Lecture 24: Gene Structure and Evolution
(version 15 April 2003)
| You are visitor number
|| since 4 April 2003
Gene Structure and Evolution
A deep understanding of evolution requires an understanding of how genes are structured and regulated.
Prokayrotic Gene Structure
Bacteria, cholorplasts, mitochondrial genomes
Basic Gene Structure
Key features of prokayrotic gene structure and regulation:
- Promoter region (transcriptional regulation)
- Positive control: Something (protein/protein complex) must bind to promoter, otherwise gene is off.
- Negative control: Gene is on unless something binds to promoter
- Untranslated region (UTR) -- 5' and 3' regions
- sequences in these regions can still regulate gene expression. For example, the stability (half-life) of the mRNA.
- Ribsome binding sequence (RBS).
Single RNA polymerase used for all genes, but with different co-factors (sigma factors)
- Operons = polycistronic mRNAs (multiple genes ("cistrons") coded in a single transcript)
- polyproteins -- single large polypeptide that is later processed proteolytically to yield a series of individual polypeptides.
Coupled transcription and translation.
- This allows for several interesting arenas to control gene expression. One mechanism, attenuation, causes the RNA polymerase to fall off the DNA when the rate of translation slows sufficiently.
Essentially no mRNA processing
Eukaryotic Gene Structure
Three basic types of eukaryotic genes
- Pol I genes (rRNA)
- Pol II genes (protein coding genes, some small RNAs)
- Pol III genes (small RNAs such as tRNAs
Pol II genes
Key differences from prokayrotic genes:
- Monocistronic mRNAs --- one polypeptide (protein) per mRNA
- Uncoupled transcription and translation
- Very extensive mRNA processing
- mRNA Cap added to 5' send (replaces the role of the RBS)

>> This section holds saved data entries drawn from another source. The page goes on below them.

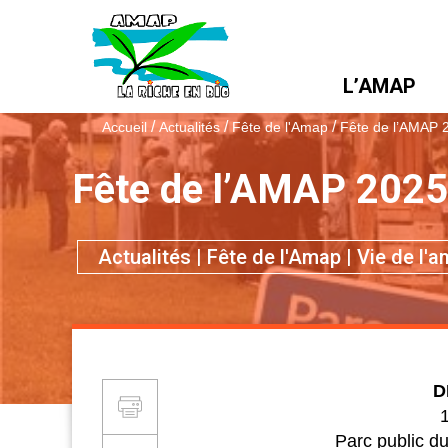
L’AMAP
/
/
/
Accueil
Actualités
Fête de l'Amap
Fête de l’AMAP 
Fête de l’AMAP 2025
Themes :
Actualités
|
Fête de l'Amap
|
Vie de l'
D
Partager et Imprimer
Imprimer
1
Parc public d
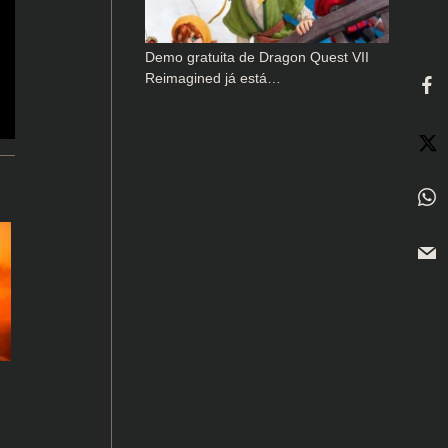
Demo gratuita de Dragon Quest VII
Reimagined já está…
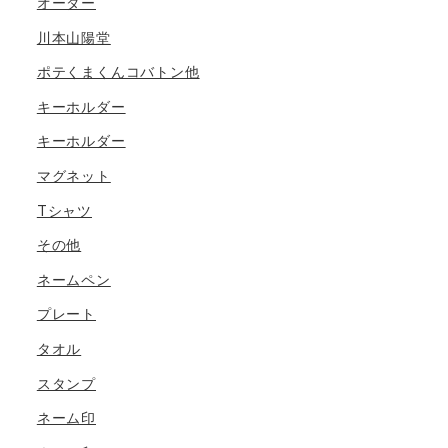
オーダー
川本山陽堂
ポテくまくんコバトン他
キーホルダー
キーホルダー
マグネット
Tシャツ
その他
ネームペン
プレート
タオル
スタンプ
ネーム印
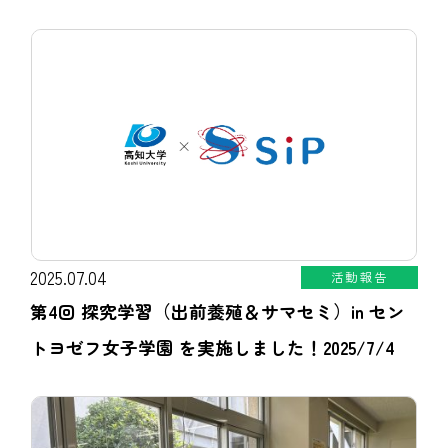
2025.07.04
活動報告
第4回 探究学習（出前養殖＆サマセミ）in セン
トヨゼフ女子学園 を実施しました！2025/7/4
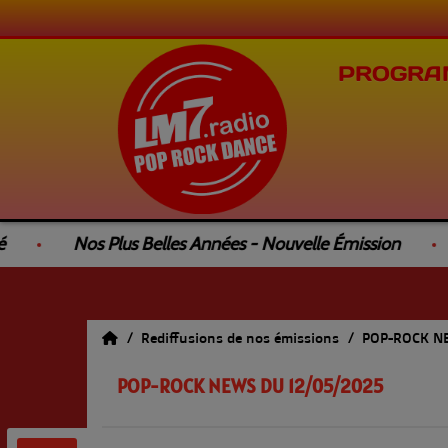
PROGRA
Nos Plus Belles Années - Nouvelle Émission
Le
Rediffusions de nos émissions
POP-ROCK 
POP-ROCK NEWS DU 12/05/2025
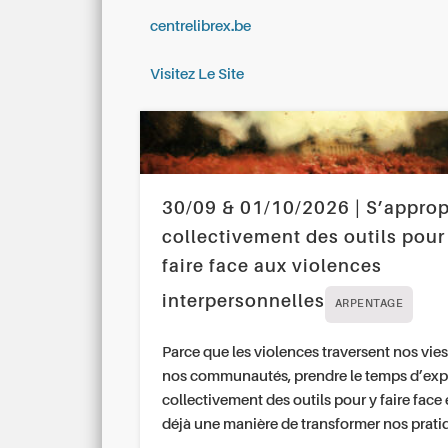
centrelibrex.be
Visitez Le Site
30/09 & 01/10/2026 | S’approp
collectivement des outils pour
faire face aux violences
interpersonnelles
ARPENTAGE
Parce que les violences traversent nos vies
nos communautés, prendre le temps d’exp
collectivement des outils pour y faire face 
déjà une manière de transformer nos prati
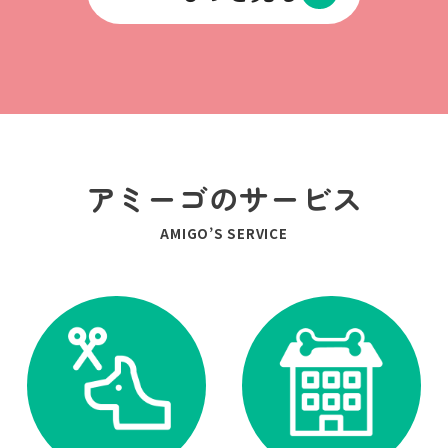
アミーゴのサービス
AMIGO’S SERVICE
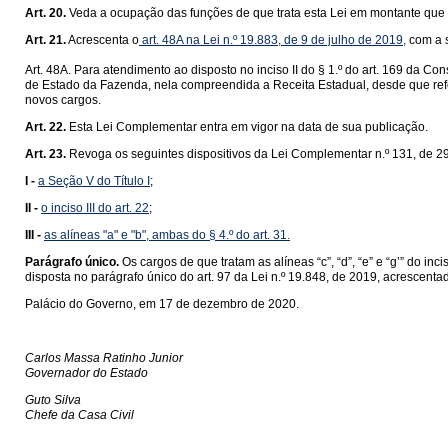
Art. 20.
Veda a ocupação das funções de que trata esta Lei em montante que
Art. 21.
Acrescenta o
art. 48A na Lei n.º 19.883, de 9 de julho de 2019,
com a s
Art. 48A. Para atendimento ao disposto no inciso II do § 1.º do art. 169 da 
de Estado da Fazenda, nela compreendida a Receita Estadual, desde que re
novos cargos.
Art. 22.
Esta Lei Complementar entra em vigor na data de sua publicação.
Art. 23.
Revoga os seguintes dispositivos da Lei Complementar n.º 131, de 2
I -
a Seção V do Título I
;
II -
o inciso III do art. 22
;
III -
as alíneas "a" e "b", ambas do § 4.º do art. 31.
Parágrafo único.
Os cargos de que tratam as alíneas “c”, “d”, “e” e “g’” do in
disposta no parágrafo único do art. 97 da Lei n.º 19.848, de 2019, acrescenta
Palácio do Governo, em 17 de dezembro de 2020.
Carlos Massa Ratinho Junior
Governador do Estado
Guto Silva
Chefe da Casa Civil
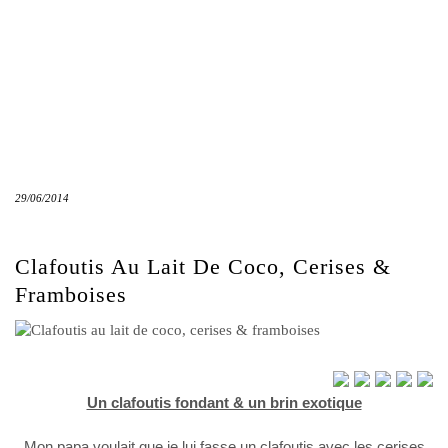
29/06/2014
Clafoutis Au Lait De Coco, Cerises &
Framboises
Un clafoutis fondant & un brin exotique
Mon papa voulait que je lui fasse un clafoutis avec les cerises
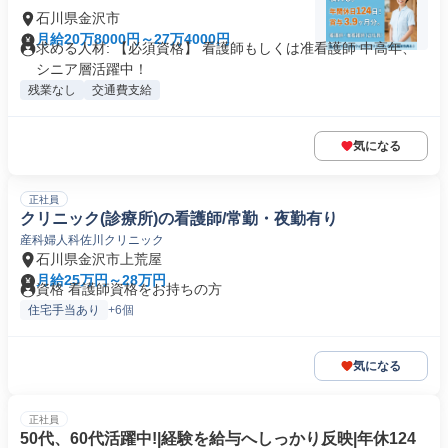
石川県金沢市
月給20万8000円～27万4000円
求める人材: 【必須資格】 看護師もしくは准看護師 中高年、
シニア層活躍中！
残業なし
交通費支給
気になる
正社員
クリニック(診療所)の看護師/常勤・夜勤有り
産科婦人科佐川クリニック
石川県金沢市上荒屋
月給25万円～28万円
資格 看護師資格をお持ちの方
住宅手当あり
+6個
気になる
正社員
50代、60代活躍中!|経験を給与へしっかり反映|年休124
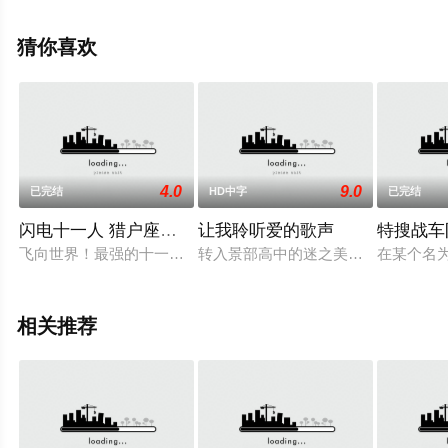
演绎的日本动漫，手机免费观看高清无删减完整版动漫全
集就上策驰电影网，更多相关信息可移步至豆瓣动漫、电
猜你喜欢
视猫或剧情网等平台了解。
4.0
9.0
已完结
HD中字
已完结
闪电十一人 猎户座的刻印
让我聆听爱的歌声
特搜战车队
飞向世界！最强的十一人开始！最后“迈向世界的大门”开启了！足
转入景部高中的迷之美少女——诗音
在某个名为
相关推荐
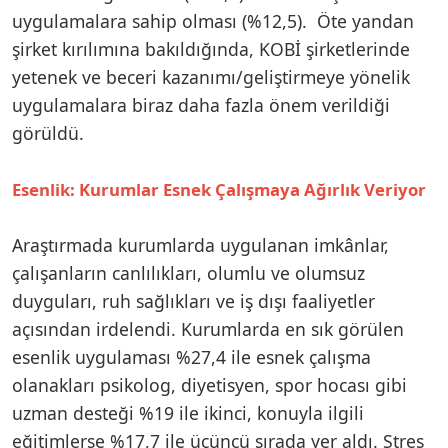
uygulamalara sahip olması (%12,5). Öte yandan
şirket kırılımına bakıldığında, KOBİ şirketlerinde
yetenek ve beceri kazanımı/geliştirmeye yönelik
uygulamalara biraz daha fazla önem verildiği
görüldü.
Esenlik: Kurumlar Esnek Çalışmaya Ağırlık Veriyor
Araştırmada kurumlarda uygulanan imkânlar,
çalışanların canlılıkları, olumlu ve olumsuz
duyguları, ruh sağlıkları ve iş dışı faaliyetler
açısından irdelendi. Kurumlarda en sık görülen
esenlik uygulaması %27,4 ile esnek çalışma
olanakları psikolog, diyetisyen, spor hocası gibi
uzman desteği %19 ile ikinci, konuyla ilgili
eğitimlerse %17,7 ile üçüncü sırada yer aldı. Stres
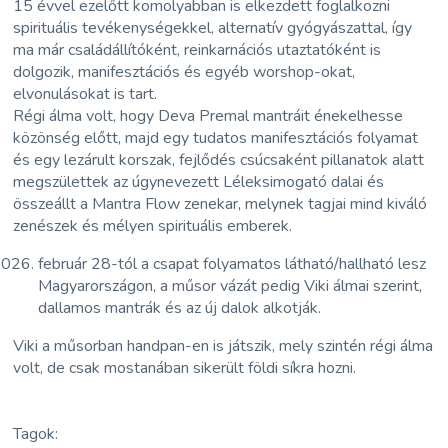
15 évvel ezelőtt komolyabban is elkezdett foglalkozni
spirituális tevékenységekkel, alternatív gyógyászattal, így
ma már családállítóként, reinkarnációs utaztatóként is
dolgozik, manifesztációs és egyéb worshop-okat,
elvonulásokat is tart.
Régi álma volt, hogy Deva Premal mantráit énekelhesse
közönség előtt, majd egy tudatos manifesztációs folyamat
és egy lezárult korszak, fejlődés csúcsaként pillanatok alatt
megszülettek az úgynevezett Léleksimogató dalai és
összeállt a Mantra Flow zenekar, melynek tagjai mind kiváló
zenészek és mélyen spirituális emberek.
február 28-tól a csapat folyamatos látható/hallható lesz
Magyarországon, a műsor vázát pedig Viki álmai szerint,
dallamos mantrák és az új dalok alkotják.
Viki a műsorban handpan-en is játszik, mely szintén régi álma
volt, de csak mostanában sikerült földi síkra hozni.
Tagok:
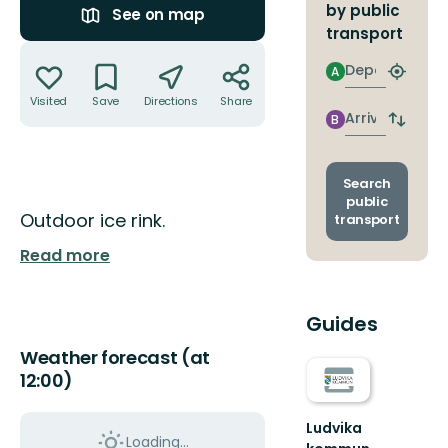
by public
See on map
transport
Actions
Departure
A
Find
closest
Visited
Save
Directions
Share
stop
Arrival
B
Switch
depart
and
arrival
Search
stops
public
Description
Outdoor ice rink.
transport
Read more
Guides
Weather forecast (at
12:00)
Ludvika
Loading...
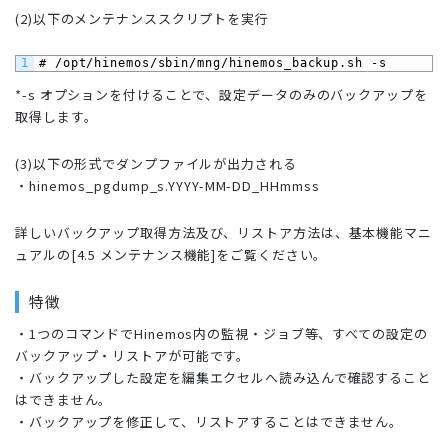
(2)以下のメンテナンススクリプトを実行
1
# /opt/hinemos/sbin/mng/hinemos_backup.sh -s 
*-s オプションを付けることで、設定データのみのバックアップを
取得します。
(3)以下の形式でダンプファイルが出力される
・hinemos_pgdump_s.YYYY-MM-DD_HHmmss
詳しいバックアップ取得方法及び、リストア方法は、基本機能マニ
ュアルの[4.5 メンテナンス機能]をご覧ください。
特徴
・1つのコマンドでHinemos内の監視・ジョブ等、すべての設定の
バックアップ・リストアが可能です。
・バックアップした設定を編集エクセルへ読み込んで確認すること
はできません。
・バックアップを修正して、リストアすることはできません。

- Poly-A tail added to 3' end of message (AAUAA is the poly-A processing signal)
- Removal of Introns (more on this later)
- RNA editing
Very important control elements for regulation may be very far upstream (5' of gene) or downstream (3' of gene).
Alternative Splicing of exons allows one gene to make several different mRNAs, depending on which exons are included in the final message. Hence, one "gene" may code for a large number of different products. Some genes are known to make close to 100 different transcripts based on splicing patterns.
Pol I genes
For ribosomal RNA (rRNA) genes
- Single RNA transcript processed to yield the three final rRNA products: 28S, 5.8S, 18S
- 5' upstream control elements
- rRNA genes (each gene = a transcriptional unit yielding a 28S, 5.8S, and 18S rRNAs) are typically arrayed in Tandem cluster, with hundreds to thousands of copies arrayed end-to-end.
Pol III genes
- tRNAs, other small RNA genes
- Key feature: Pol III genes have Internal promoters
Four Families of Introns
Nuclear tRNA introns
- Small (5-20 bases) introns found in the anti-codon loop of some tRNA genes in the nucleus of some eukaryotes
Group I introns
- Mitochondria and plastid genomes of plants and protists (rRNA, tRNA and mRNA genes)
Nucleus of certain protists, fungi and lichens (rRNA genes)
- Eubacteria (tRNA genes) & phages
- Metazoans - only in mitochondrial genes of a few anthozoans (e.g., sea anemone)
- Some conserved seqeunce blocks
- Self-splicing. G attacks 2'OH of RNA
Group II introns
- Mitochondrial and plastid genomes of plants and protists (rRNA, tRNA and mRNA genes)
- Some Eubacteria
- No (functioning) ones in nucleus
- Some conserved sequence blocks
- Self-splicing in some cases, enzymatic help in others. Lariat structure intermediate.
Pol II introns
This is the group that most thing of when speaking about "introns". These are best viewed as a degenerate case of Group II introns.
- Protein-coding (Pol II) genes of many eukaryotes
- small conserved sequences at junction (5' GT , 3' AG), other small blocks
- A complex of proteins and snRNAs (the spliceasome) is required. Lariat structure intermediate.
Evolution of (Pol II) Introns: Introns Early vs. Introns Late
Big debate as to whether Pol II introns are early or late --- where they were initially present in bacteria but later lost (Introns early) or did they only arise in the eukaryotes (introns late).
Support for the "early" view: exons roughly correlated with protein domains.
The idea is that primitive genes were put together by exon shuffling of functional domains.
- The idea was that the original genome (the progenote) was likely an RNA-based collection of minigenes, which were the forerunners of the earliest exons.
- Problem: Poor statistical correlation with domains.
Support for Introns late
Group I and Group II introns are mobile, and have infected certain genes/genomes. Pol II introns seem to be degenerate Group II introns.
Very clear evidence of exon shuffling in many (higher) eukarytoic-specific genes. Hence, higher eukarytoes seem to indeed use some exons as functional units.